1) The map $\tilde f$ is not well defined, since you can compose any chosen $\tilde f$ with an automorphism of the covering $\pi_2$. The correct context is that of pointed coverings, covering spaces with a distinguished point chosen.
2) More importantly, the result is easier to understand in a general context, so let us forget about disks and Riemann surfaces! [In what follows, all topological spaces are assumed connected and locally pathwise connected.]

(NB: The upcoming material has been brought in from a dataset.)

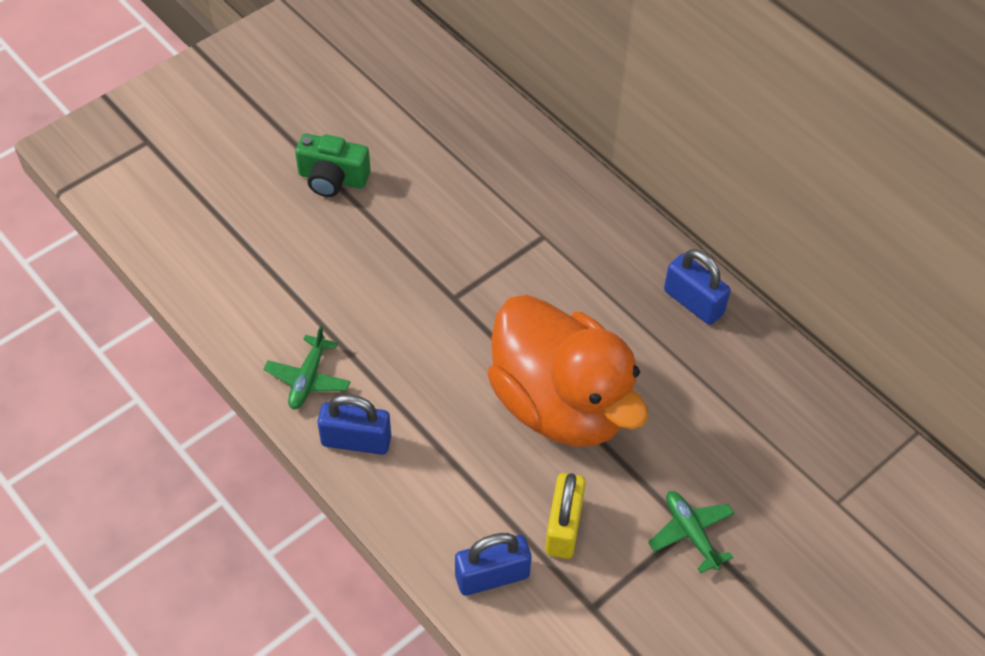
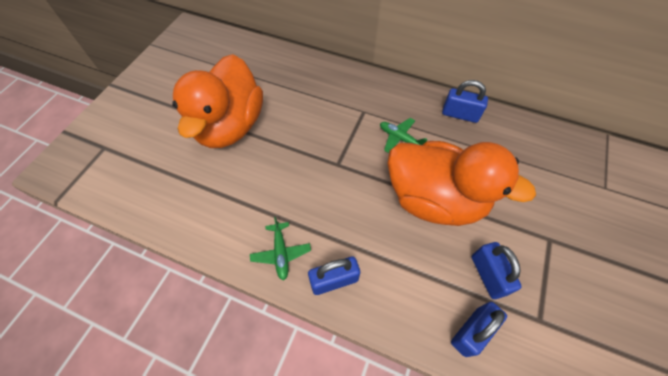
camera: 25 degrees left, 5 degrees up
green camera [295,134,370,197] -> orange duck [173,54,263,148]
yellow padlock [545,473,586,559] -> blue padlock [472,242,522,299]
green plane [648,491,734,573] -> green plane moved to [380,118,428,153]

Crucial property A pointed covering map $\pi: (\tilde X, \tilde x_0)\to (X, x_0)$ with $\tilde X$ simply connected is universal in the following sense:
Given any pointed covering $\rho :(\hat Y,\hat y_0) \to (Y, y_0)$ and any pointed continuous map $f:(X,x_0) \to (Y,y_0)$ , there exists a unique morphism of pointed coverings $\tilde f:(\tilde X, \tilde x_0)\to (T,t_0)$ [meaning, of course, that $\tilde f$ is continuous, that $\tilde f (\tilde x_0)=\hat y_0$ and that $\rho \circ \tilde f=f\circ \pi$].
If $f$ is a homeomorphism with inverse $g$, the uniqueness property above (=functoriality) will immediately imply that $\tilde f$ is a homeomorphism with inverse $\tilde g$, which answers your question in the particular case you are interested in.
Bibliography You will find a more general version of the Crucial property on page 61 of Hatcher's Algebraic Topology (Proposition 1.33)